As well as the appearance of “Swasticar” stickers and “Musk-B-Gone” air fresheners, London bus stops and Tube carriages have been hijacked with high-gloss, high-punching mock-ads strapped with lines like “Now With White Power Steering” and “The Fast and the Führer”. Groups like Led By Donkeys, Takedown Tesla, and Everyone Hates Elon are executing increasingly coordinated actions, with the latter even inviting the public to smash a second-hand Tesla in the name of art (and catharsis). It’s guerrilla meme-fare for the man who once profoundly declared “I am meme”. 

But while the targets—electric cars and a Mars-obsessed CEO—are relatively new, fascism, notably, is not. And neither are the activists’ tactics. Satirical dissent has long been an important force in revealing truth and engaging an apathetic public in politics and debate around the world.

The Situationist International (SI), an international organisation of social revolutionaries, called it détournement, or the hijacking of the symbols of dominant culture by twisting them into critique. Turn the ad into an attack, the brand into a punchline and use public space as a stage for dissent.

It’s a spirit that has surfaced again and again. In the UK, Space Hijackers, a group of self-described “anarchitects” once attempted to bring a tank to a G20 protest and on another occasion listed the London Olympics on eBay. And in Paris, Jeudi-Noir turned squatting into protest performance, occupying luxury flats and holding press conferences from balconies to spotlight the absurdity of housing injustice in a city with thousands of empty high-end properties.

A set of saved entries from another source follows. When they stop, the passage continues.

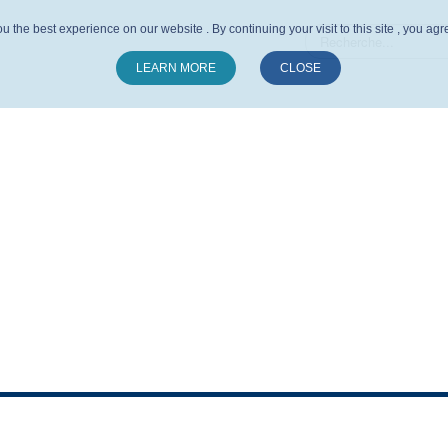
u the best experience on our website . By continuing your visit to this site , you ag
LEARN MORE
CLOSE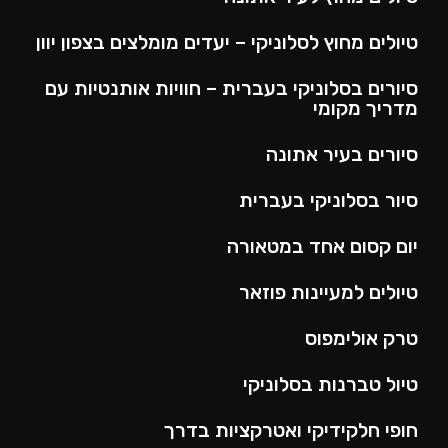
טיולים מחוץ לסלוניקי – יעדים מומלצים בצפון יוון
סיורים בסלוניקי בעברית – חוויות אותנטיות עם
מדריך מקומי
סיורים בעיר אתונה
סיור בסלוניקי בעברית
יום קסום אחד במטאורה
טיולים למעיינות פוזאר
טרק אולימפוס
טיול טברנות בסלוניקי
חופי חלקידיקי ואטרקציות בדרך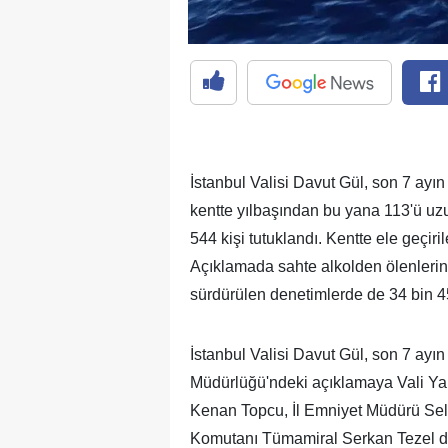
İstanbul Valisi Davut Gül, son 7 ayın
kentte yılbaşından bu yana 113'ü uzun 
544 kişi tutuklandı. Kentte ele geçiri
Açıklamada sahte alkolden ölenlerin 
sürdürülen denetimlerde de 34 bin 4
İstanbul Valisi Davut Gül, son 7 ayın 
Müdürlüğü'ndeki açıklamaya Vali Yar
Kenan Topcu, İl Emniyet Müdürü Sel
Komutanı Tümamiral Serkan Tezel de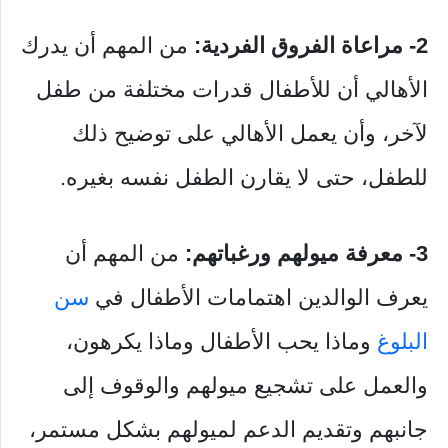
2- مراعاة الفروق الفردية:
من المهم أن يدرك
الأهالي أن للأطفال قدرات مختلفة من طفل
لآخر، وأن يعمل الأهالي على توضيح ذلك
للطفل، حتى لا يقارن الطفل نفسه بغيره.
3-
معرفة ميولهم ورغباتهم
:
من المهم أن
يعرف الوالدين اهتمامات الأطفال في
سن
البلوغ
وماذا يحب الأطفال وماذا يكرهون،
والعمل على تشجيع ميولهم والوقوف إلى
جانبهم وتقديم الدعم لميولهم بشكل مستمر،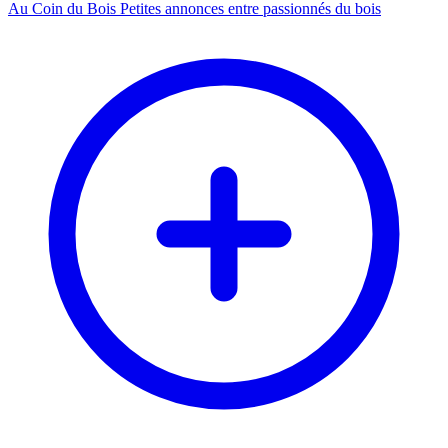
Au Coin du Bois
Petites annonces entre passionnés du bois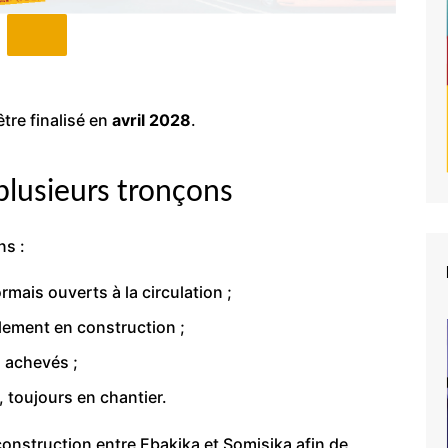
tre finalisé en
avril 2028
.
 plusieurs tronçons
ns :
rmais ouverts à la circulation ;
llement en construction ;
à achevés ;
, toujours en chantier.
onstruction entre Ebakika et Somisika afin de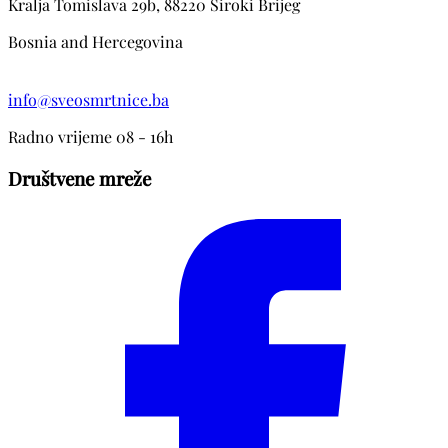
Kralja Tomislava 29b, 88220 Siroki Brijeg
Bosnia and Hercegovina
info@sveosmrtnice.ba
Radno vrijeme 08 - 16h
Društvene mreže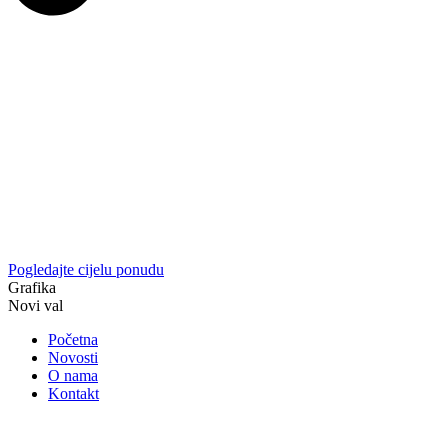
Pogledajte cijelu ponudu
Grafika
Novi val
Početna
Novosti
O nama
Kontakt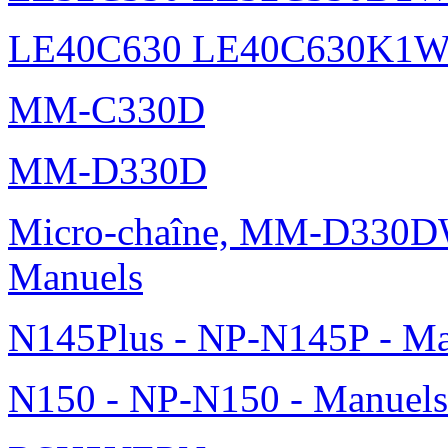
LE40C630 LE40C630K1
MM-C330D
MM-D330D
Micro-chaîne, MM-D330DW
Manuels
N145Plus - NP-N145P - Ma
N150 - NP-N150 - Manuels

More notably, it’s a philosophy seen through the actions of the Yippies in the 1960s, a famous group of activists who also treated politics like street theatre. Knowing shouting wasn’t enough, they made protest impossible to ignore. They levitated the Pentagon (or tried to) and nominated a pig for president as a kind of pre-internet shitpost. 

Which brings us neatly back to a man who has, in recent months, become more famous for his shitposting than his rockets to Mars—rockets which, like Tesla stock, have been in freefall. According to the Financial Times, Tesla has just recorded its worst quarter since 2022, with vehicle deliveries down 13%. It’s the sharpest decline in the company’s history and analysts aren’t just blaming market competition or supply chain issues, they’re pointing to the increasingly radioactive brand of Elon Musk himself.

This shows the cultural and financial unravelling hasn’t happened in isolation. It’s been accelerated by the new wave of activist groups who’ve realised that in an age when power is performative, sometimes protest has to be too. Some might argue satirical activism makes reality and the struggles we face feel unserious—but when a 53-year old billionaire CEO can tank his company’s stock with a meme, desperately pretend to be good at video games, tweet fascist dog-whistles and conspiracy theories, and still be treated as a visionary, it’s not the protest that’s absurd, it’s the context. In that landscape, satire isn’t a sideshow, it’s a translation. A form of dissent that meets chaos with clarity and spreads faster than investor panic at a Tesla earnings call.

Note: one of the actions mentioned in the article – the smashing of the Tesla – is scheduled to take place on April 10th.